В книге рассказывается история главного героя, который сталкивается с различными проблемами и препятствиями на протяжении всего своего путешествия. По пути он встречает множество второстепенных персонажей, которые играют важные роли в истории. Благодаря опыту главного героя книга исследует такие темы, как любовь, потеря, надежда и стойкость. По мере того, как главный герой преодолевает свои трудности, он усваивает ценные уроки жизни и растет как личность.
Один из программных текстов Викторианской Англии! Роман, впервые изданный в один год с «Дракулой» Брэма Стокера и «Войной миров» Герберта Уэллса, наконец-то выходит на русском языке! Волна необъяснимых и зловещих событий захлестнула Лондон. Похищения документов, исчезновения людей и жестокие убийства… Чем объясняется череда бедствий – действиями психа-одиночки, шпионскими играми… или дьявольским пророчеством, произнесенным тысячелетия назад? Четыре героя – люди разных социальных классов – должны помочь Скотланд-Ярду спасти Британию и весь остальной мир от древнего кошмара.
Герой повести — подросток 50-х годов. Его отличает душевная чуткость, органическое неприятие зла — и в то же время присущая возрасту самонадеянность, категоричность суждений и оценок. Как и в других произведениях писателя, в центре внимания здесь сложный и внутренне противоречивый духовный мир подростка, переживающего нелегкий период начала своего взросления.
Рассказ написан о злоключениях одной девушке, перенесшей множество ударов судьбы. Этот рассказ не выдумка, основан на реальных событиях. Главная цель – никогда не сдаваться и верить, что счастье придёт.
Сборник рассказывает о первой крупной схватке с фашизмом, о мужестве героических защитников Республики, об интернациональной помощи людей других стран. В книгу вошли произведения испанских писателей двух поколений: непосредственных участников национально-революционной войны 1936–1939 гг. и тех, кто сформировался как художник после ее окончания.

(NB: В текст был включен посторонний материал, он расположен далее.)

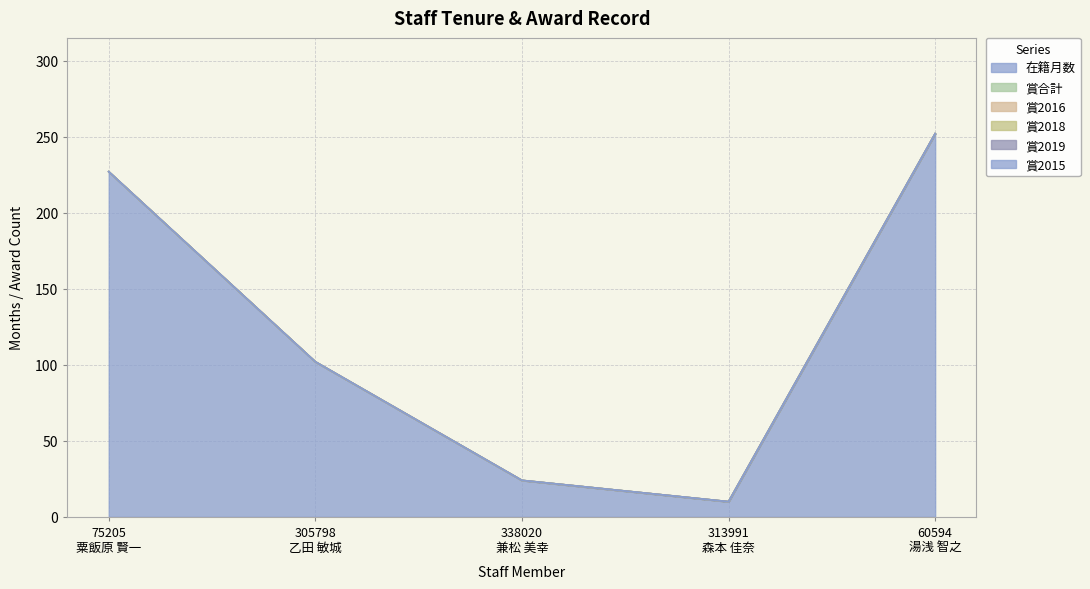

At which label is 賞合計 closest to 0?

75205
粟飯原 賢一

В книге рассказывается история главного героя, который сталкивается с различными проблемами и препятствиями на протяжении всего своего путешествия. По пути он встречает множество второстепенных персонажей, которые играют важные роли в истории. Благодаря опыту главного героя книга исследует такие темы, как любовь, потеря, надежда и стойкость. По мере того, как главный герой преодолевает свои трудности, он усваивает ценные уроки жизни и растет как личность.
В книге "Поцелуй на морозе" Анджей Дравич воссоздает атмосферу культурной жизни СССР 1960-80 гг., в увлекательной форме рассказывает о своих друзьях, многие из которых стали легендами двадцатого века.